PBS - President-elect Donald Trump has picked billionaire investor Wilbur Ross to lead the Commerce Department. If confirmed by Congress, Ross will be responsible for implementing Trump’s promises to toughen U.S. trade policies and promote economic growth.
Ross, who made his fortune by buying distressed businesses and turning them around for profit, is known as “the king of bankruptcy.” He is the chairman and CEO of the private equity firm WL Ross & Co., and has an estimated net worth of $2.5 billion, according to Forbes.
Ross got to know Trump in 1990 when he helped the real-estate mogul avoid financial collapse. Trump borrowed heavily to help finance the Taj Mahal Casino — he’d spend more than $1 billion on the Taj. The 1,250 room hotel with $14 million worth of chandeliers was meant to be the crown jewel of his growing real estate empire. But the Taj Mahal failed to turn a profit. Trump and his companies owed $3 billion to its lenders.

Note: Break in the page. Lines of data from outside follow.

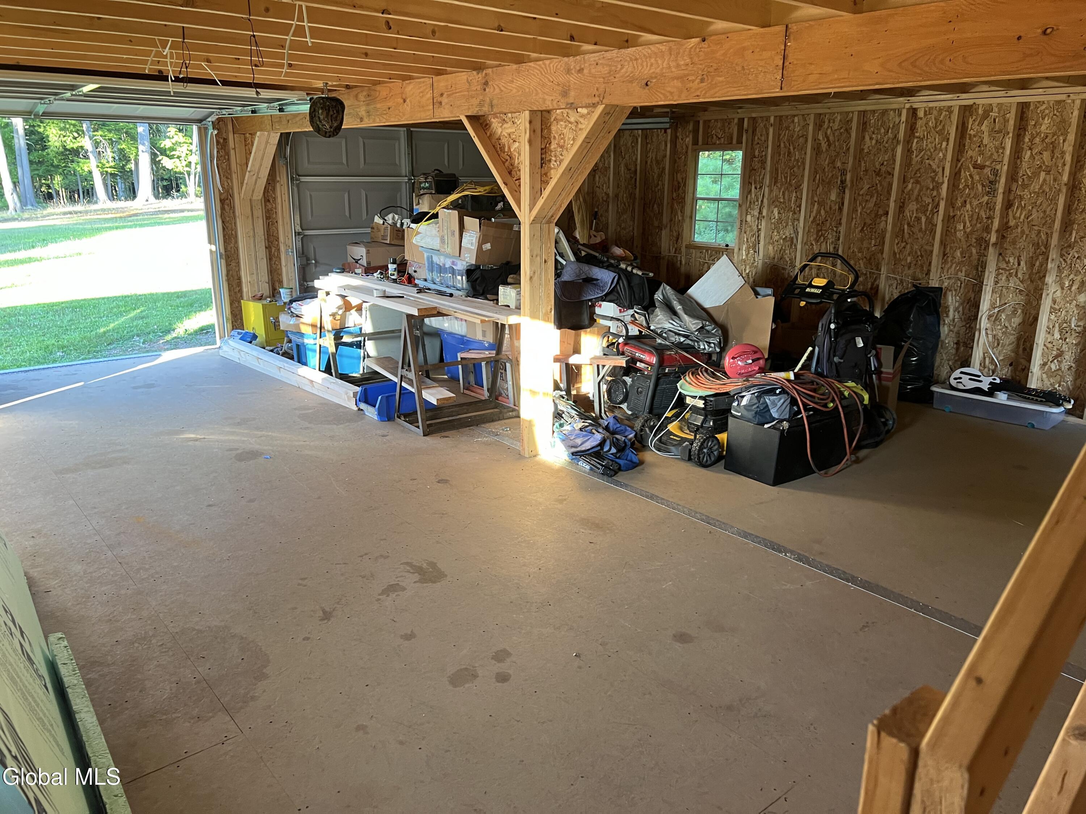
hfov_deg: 67.3
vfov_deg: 53.1
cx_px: 543
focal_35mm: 26
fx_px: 816
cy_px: 407
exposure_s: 1/98
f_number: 1.5
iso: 125
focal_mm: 5.7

Ross, who at the time worked at Rothschild & Co., represented bondholders who helped finance the Taj Mahal. He met with Trump and struck a deal to take over part of his failing business.
“We could have foreclosed [on the Trump Taj Mahal], and he would have been gone,” Ross said in an interview with The New York Post earlier this year.
As is common in the high-stakes world of private equity, some of Ross’ acquisitions made him a fortune, while others brought controversy and second-guessing. He drew praise for buying struggling steel mills owned by companies in Ohio and Pennsylvania and selling them to Mittal Steel, the world’s largest steel and mining company, for a $2.5 billion profit in 2004. The year after the sale, Ross faced criticism when 12 miners died in an explosion just weeks after he invested in Sago Mine in West Virginia.
In 2008, as the global financial crisis loomed, Ross began putting together a list of small, struggling banks that he could invest in. Over the next few years, he poured more than $1.8 million in failing banks, according to Bloomberg Businessweek.
The spending spree would lead some to call Ross a “vulture investor,” but when he sat down with Frontline producer Martin Smith in 2011 for the documentary Money, Power & Wall Street, he described his work differently.
“It should be called a phoenix, because a vulture just eats carrion flesh. Phoenix is the bird that arises again from its ashes,” Ross said. “To me, a vulture is the right word for a liquidator. We’re not a liquidator. We try to rebuild things. So it’s a popular slang term, but I don’t think it’s very accurate for what we do.”